I worked hard to reach this point. Drinking a seasonal beer and enjoying. Next milestone: teenagers who can drive to the gas station and get me chips while they still think driving is liberating and fun rather than another damn chore that involves navigating other assholes. That honeymoon period was short for me, so I better get my chips while I can.

Lest I lean too heavily on teenager tropes, we also have conversations about: everything. Their increasing independence sure is nice, though, and cause for celebration whether I get chips or not.

I updated “Principled, Pedantic, Non-compliant Canary” with a selection from “I Overcame My Autism and All I Got Was This Lousy Anxiety Disorder: A Memoir”.

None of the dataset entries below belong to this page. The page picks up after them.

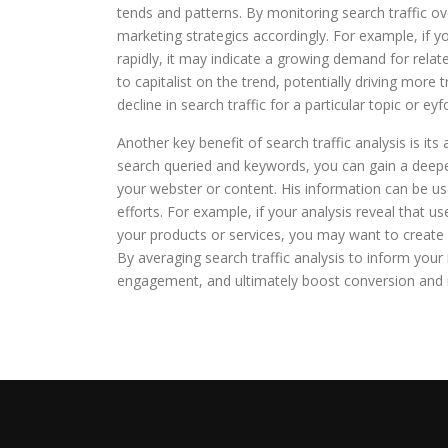
tends and patterns. By monitoring search traffic ov
marketing strategics accordingly. For example, if yo
rapidly, it may indicate a growing demand for relat
to capitalist on the trend, potentially driving more 
decline in search traffic for a particular topic or e
Another key benefit of search traffic analysis is its 
search queried and keywords, you can gain a deepe
your webster or content. His information can be us
efforts. For example, if your analysis reveal that 
your products or services, you may want to create 
By averaging search traffic analysis to inform your
engagement, and ultimately boost conversion and 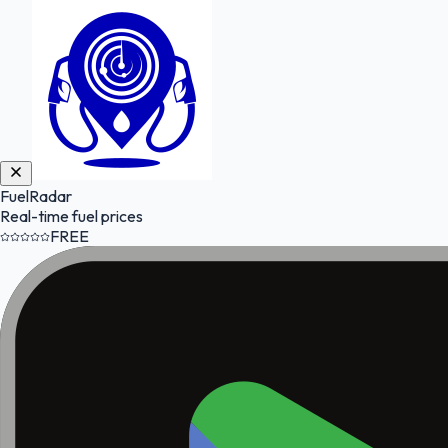
FuelRadar
Real-time fuel prices
FREE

Imagine that you have a neurodevelopmental disability that gives you some challenges with social skills and possibly the occasional rigid adherence to things like truth and fairness. Chances are good that you’ve been explicitly and implicitly told that you are pedantic, rude, blunt and not considerate enough of others’ points of views for your whole life.

Source: I Overcame My Autism and All I Got Was This Lousy Anxiety Disorder: A Memoir: Kurchak, Sarah: 9781771622462: Amazon.com: Books

“People who realise they’re autistic in adulthood often describe a process of ‘reframing’. Past events look different seen through an autism lens. Reconsidering the life I’d already lived was a step along my journey to becoming more autistic. #ActuallyAutistic #identity”

Yes! On reframing:

And if having these different viewpoints within my study was important, understanding the perspectives and experiences of autistic children and adults in particular was essential. Time and again I found that issues aired say, by teachers, would be completely reframed when the autistic adults discussed the same points.